I’ve even found my recipes for sale on Etsy by scammers in Asia.
And people were buying them.
It’s a battle to keep our hard work from being stolen and re-purposed into fake content that generates clicks.
Many scammers are turning this AI content into paid ebooks and pay-per-recipe. It’s fraud to say the least.
Scammers care more about their bottom line than actually helping you in the kitchen.
Thank you for being here and for supporting real, quality recipes!
Your trust means everything to me and every recipe you try helps us continue to exist and create content that you can count on.
My results are as real as the love I put into my baking! 🍰❤️
If you ever notice an error or typo in my recipes, please bring it to my attention so I can correct it and maintain the high integrity I strive for on my site.
-Stephanie Gonzalez, CEO + Creator
Pretty Simple Sweet
Culinary AI is getting more advanced
Generative AI models and large language models (LLMs) like the ones used for recipe creation, produce responses using pre-existing data sets, in this case recipes that already exist and have been created most often by a human. They do not currently have the cognitive function to create original recipes with meaning or emotion.
But there have been some promising developments when it comes to AIs creating convincingly human-like recipes.

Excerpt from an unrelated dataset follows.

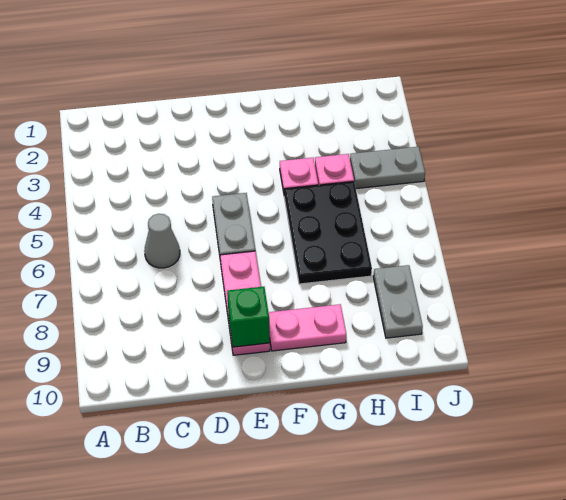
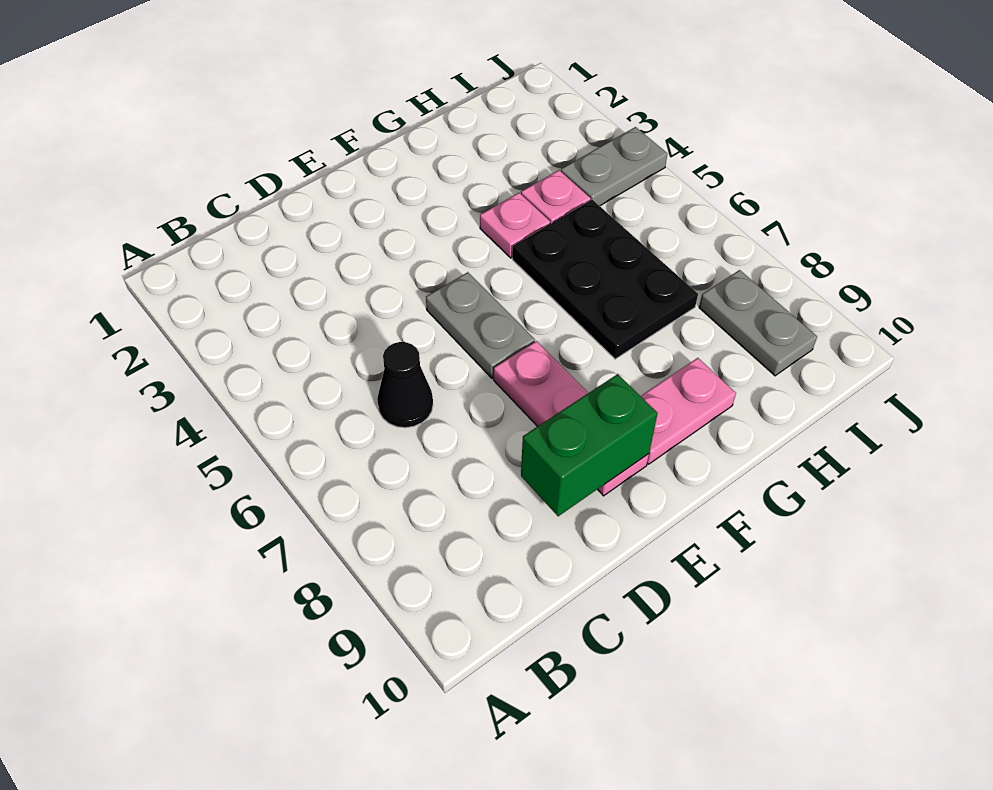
grey 1x1 cone [144,214,180,268] -> black 1x1 cone [377,342,433,428]
green 1x1 brick [227,287,270,347] -> green 1x2 brick [521,374,658,516]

Ganesh Bagler, a computational researcher at the Indraprastha Institute of Information Technology in Delhi, has been attempting to “capture the culinary creativity of humans” in his novel recipe generation algorithm “Ratatouille“. It was trained using more than 118,000 traditional recipes from across 74 countries.
This excerpt is from the BBC article: ‘It looks like cat food’: The grey goop dreamed up by artificial intelligence published August 26, 2024.
Gene says
this is super interesting, thanks! I appreciate that you also state that AI can be used productively. but it is a real problem when it is used for theft (of your recipes, your creativity, your product).
PS I found your site looking for a clafoutis recipe. AND, after making yours a few times and trying out a few others…the one you developed is definitely the BEST. Makes a delicious and custardy clafoutis every time! I made it with frozen berries the last few times, but I am planning to try it with chopped fresh apples, next:) Thanks again!
Stephanie @ Pretty.Simple.Sweet. says
Yum, that sounds amazing! Thanks, Gene!